How did you do without the added sugar the past two days? I think ditching the sweets is a good exercise for a few days to really see how much sugar is added into foods. I know it’s difficult to cut out foods, which is why I would never suggest that you do it for more than 2 days. Many diets that have you cut out foods completely are often unhealthy, and I don’t advocate that type of lifestyle. Anyways, onto the next challenge. Once this challenge is over, you will have finished half of the 30-Day Healthy Living Challenge!!
Yes, this is another 2-day challenge. Yes, it’s going to be difficult again. Yes, you get a rest day after you hit the halfway mark on the 15th.
The Day 14 & 15 Challenge is to watch your sodium. Although sodium is necessary for normal cell function (it’s one of the electrolytes), too much sodium can cause major health complications. Overloading your body with sodium can lead to high blood pressure, high cholesterol and an unhealthy heart.
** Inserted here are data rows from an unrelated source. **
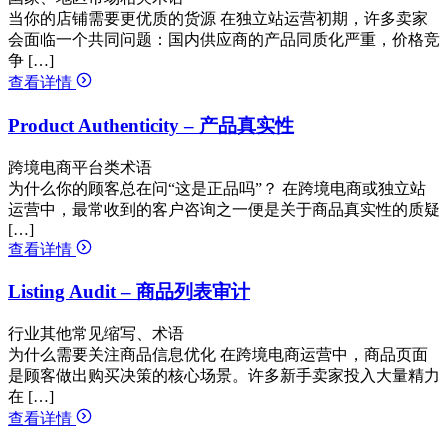
当你的店铺需要更优质的货源 在独立站运营初期，许多卖家
会面临一个共同问题：国内供应商的产品同质化严重，价格竞
争 […]
查看详情
Product Authenticity – 产品真实性
跨境电商平台类术语
为什么你的顾客总在问“这是正品吗”？ 在跨境电商或独立站
运营中，最常收到的客户咨询之一便是关于商品真实性的质疑
[…]
查看详情
Listing Audit – 商品列表审计
行业其他常见缩写、术语
为什么需要关注商品信息优化 在跨境电商运营中，商品页面
是顾客做出购买决策的核心场景。许多新手卖家投入大量精力
在 […]
查看详情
Therefore, it’s super important to watch your sodium intake.
Specifically, I would like you to choose low sodium foods for the next two days. How will you know if a food is low in sodium? Follow these guidelines:
Read food labels! They may be cumbersome to read, but they are the only way to know what’s in packaged food. If you don’t understand food labels, please ask me!
- Look at %DV on the label. That tells you what % of the daily value (DV) that food contributes to your total daily diet.
- Choose foods that are 6%DV (140 mg) or less of sodium per serving.
- This may be very hard to do for those who love cheese, bread, and salty snacks. I encourage you to start with reducing the sodium in snacks.
I absolutely love pretzels, and I know I will need to give these up for the next two days. Good luck!